Amakusa is a chain of Japanese islands, sixty kilometres southwest of Kumamoto City, to the west of Kyushu, comprising three main islands and hundreds of islets.
Mostly rural, and with a landscape made almost entirely of lush greenery and thick forests, Amakusa translates to ‘Heaven’s Grass’. Designated as one of the fourteen national Geoparks in Japan, the island chain has produced some incredible fossils, dinosaur prints and stunning geological formations, namely the huge rock face on Maejima Island.
This means a trip to Amakusa is a journey back in time, with a choice of excellent archaeological museums and fossil collection sites. However, the most eye-catching features on Amakusa are the whitewashed churches contrasting with the emerald hills. In the early Edo Period, from the seventeenth century, Christian missionaries managed to convert a great number of locals, before the religion became forbidden, owing to the islands’ isolated location. This led to many Christians seeking refuge here, hiding from persecution while concealing their crucifixes and Virgin Mary figures inside Buddhist statues.
The largest islands: Shimoshima, Ueshima and Oyana are interconnected by a series of bridges collectively known as Amakusa Gokyo. Although these structures afford brilliant views of the ruggedly beautiful coastline, it’s on the waters where you’re likely to spend most of your time; Amakusa is one of the finest places in Japan for dolphin watching. Sailing past thirty or so islands, guided boat tours can be organised for spotting pods of the aquatic mammals, and for marvelling at the five enormous bridges along the way.
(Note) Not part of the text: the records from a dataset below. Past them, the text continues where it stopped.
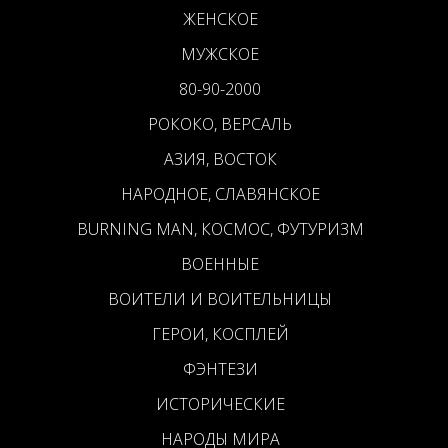
ЖЕНСКОЕ
МУЖСКОЕ
80-90-2000
РОКОКО, ВЕРСАЛЬ
АЗИЯ, ВОСТОК
НАРОДНОЕ, СЛАВЯНСКОЕ
BURNING MAN, КОСМОС, ФУТУРИЗМ
ВОЕННЫЕ
ВОИТЕЛИ И ВОИТЕЛЬНИЦЫ
ГЕРОИ, КОСПЛЕЙ
ФЭНТЕЗИ
ИСТОРИЧЕСКИЕ
НАРОДЫ МИРА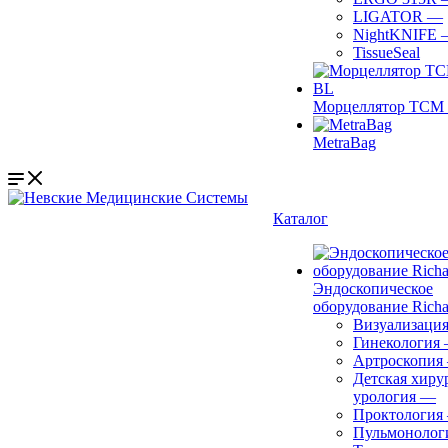
LIGATOR
—
NightKNIFE
TissueSeal
Морцеллятор ТСМ 
MetraBag
Каталог
Эндоскопическое
оборудование Richa
Визуализаци
Гинекология
Артроскопия
Детская хиру
урология
—
Проктология
Пульмонолог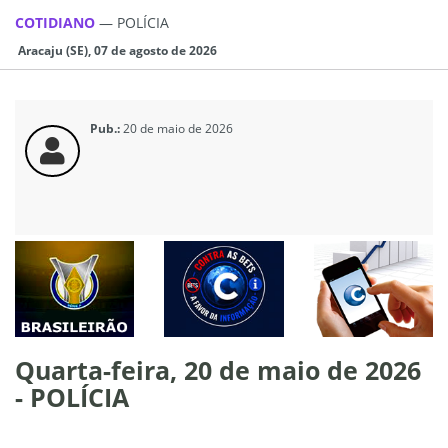
COTIDIANO
—
POLÍCIA
Aracaju (SE), 07 de agosto de 2026
Pub.:
20 de maio de 2026
Quarta-feira, 20 de maio de 2026
- POLÍCIA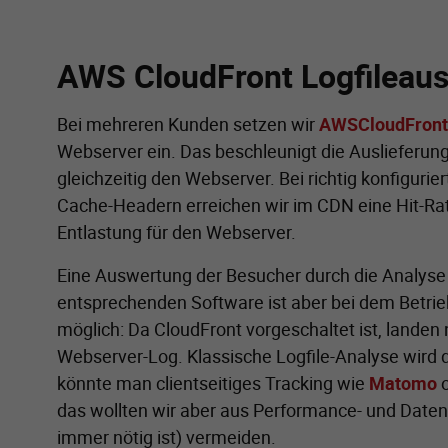
AWS CloudFront Logfileau
Bei mehreren Kunden setzen wir
AWS
CloudFront
Webserver ein. Das beschleunigt die Auslieferung
gleichzeitig den Webserver. Bei richtig konfigurie
Cache-Headern erreichen wir im CDN eine Hit-Rate
Entlastung für den Webserver.
Eine Auswertung der Besucher durch die Analyse
entsprechenden Software ist aber bei dem Betrie
möglich: Da CloudFront vorgeschaltet ist, lande
Webserver-Log. Klassische Logfile-Analyse wird 
könnte man clientseitiges Tracking wie
Matomo
das wollten wir aber aus Performance- und Daten
immer nötig ist) vermeiden.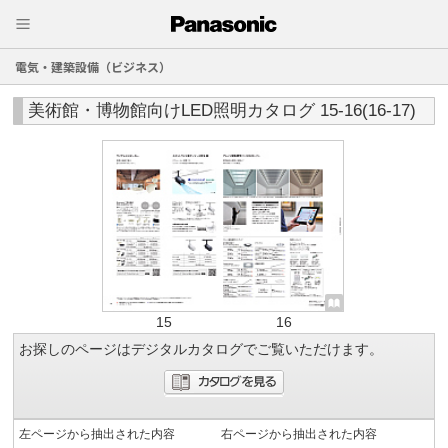
電気・建築設備（ビジネス）
美術館・博物館向けLED照明カタログ 15-16(16-17)
15
16
お探しのページはデジタルカタログでご覧いただけます。
左ページから抽出された内容
右ページから抽出された内容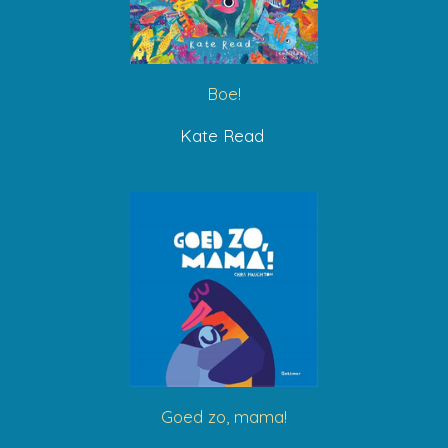
Boe!
Kate Read
Goed zo, mama!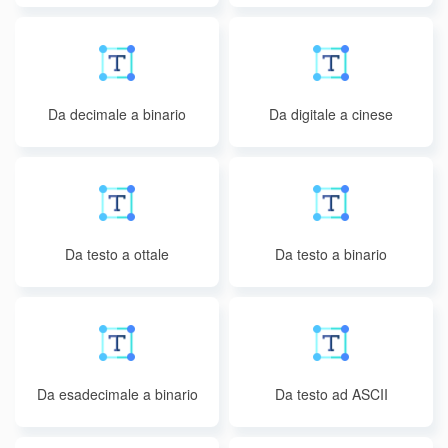
Da decimale a binario
Da digitale a cinese
Da testo a ottale
Da testo a binario
Da esadecimale a binario
Da testo ad ASCII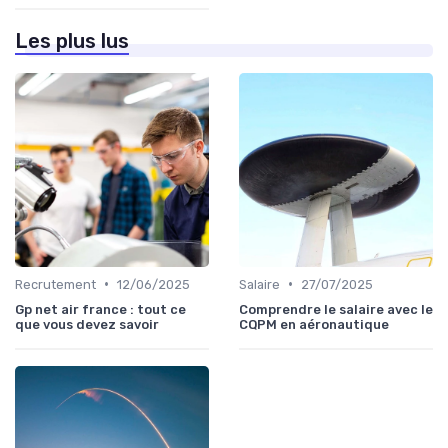
Les plus lus
•
•
Recrutement
12/06/2025
Salaire
27/07/2025
Gp net air france : tout ce
Comprendre le salaire avec le
que vous devez savoir
CQPM en aéronautique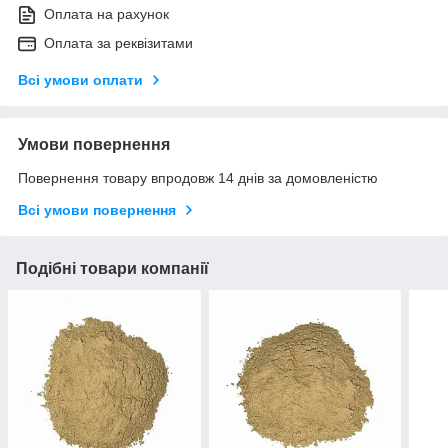
Оплата на рахунок
Оплата за реквізитами
Всі умови оплати
Умови повернення
Повернення товару впродовж 14 днів за домовленістю
Всі умови повернення
Подібні товари компанії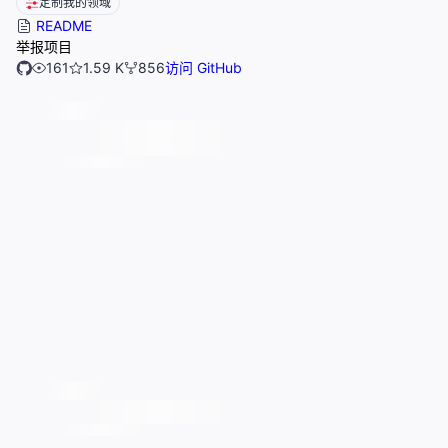
定制我的领域
README
举报项目
161
1.59 K
856
访问 GitHub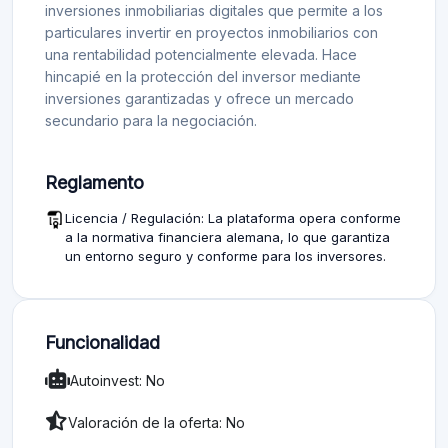
inversiones inmobiliarias digitales que permite a los
particulares invertir en proyectos inmobiliarios con
una rentabilidad potencialmente elevada. Hace
hincapié en la protección del inversor mediante
inversiones garantizadas y ofrece un mercado
secundario para la negociación.
Reglamento
Licencia / Regulación: La plataforma opera conforme
a la normativa financiera alemana, lo que garantiza
un entorno seguro y conforme para los inversores.
Funcionalidad
Autoinvest: No
Valoración de la oferta: No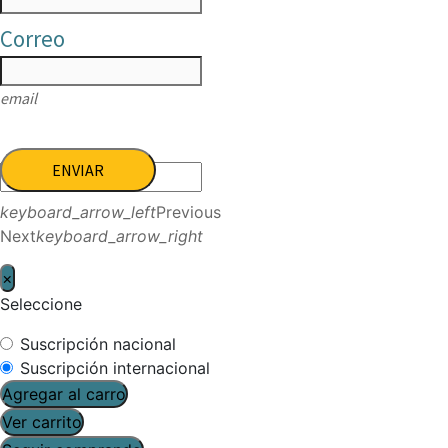
Correo
email
ENVIAR
keyboard_arrow_left
Previous
Next
keyboard_arrow_right
×
Seleccione
Suscripción nacional
Suscripción internacional
Agregar al carro
Ver carrito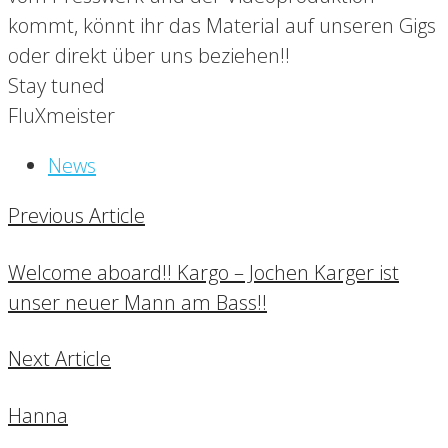
kommt, könnt ihr das Material auf unseren Gigs
oder direkt über uns beziehen!!
Stay tuned
FluXmeister
News
Previous Article
Welcome aboard!! Kargo – Jochen Karger ist
unser neuer Mann am Bass!!
Next Article
Hanna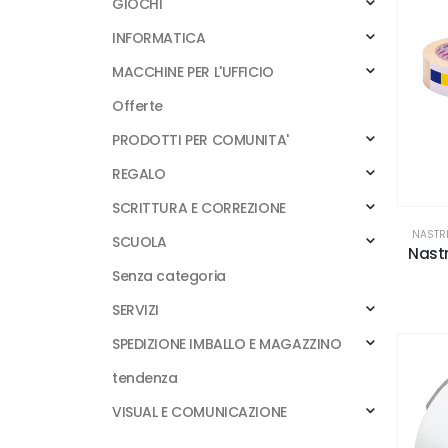
GIOCHI
INFORMATICA
MACCHINE PER L'UFFICIO
Offerte
PRODOTTI PER COMUNITA'
REGALO
SCRITTURA E CORREZIONE
NASTRI
SCUOLA
Nastr
Senza categoria
SERVIZI
SPEDIZIONE IMBALLO E MAGAZZINO
tendenza
VISUAL E COMUNICAZIONE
The best time to visit these idyllic islands is during the Summer Festival, held from late July to early August. The celebrations include roughly four thousand inhabitants performing local dances dressed in colourful clothing inside the Hondo Citizen Center and Suwa Temple, as well as magnificent firework displays, so it’s definitely worth going to see.
Ferries link the Amakusa Islands of Hondo and Matsushima a few times a day, with an average journey time of just thirty five minutes. They’re also easy to reach from mainland to Japan, with regular crossings from Misumi ferry terminal, to the southwest of Kumamoto City.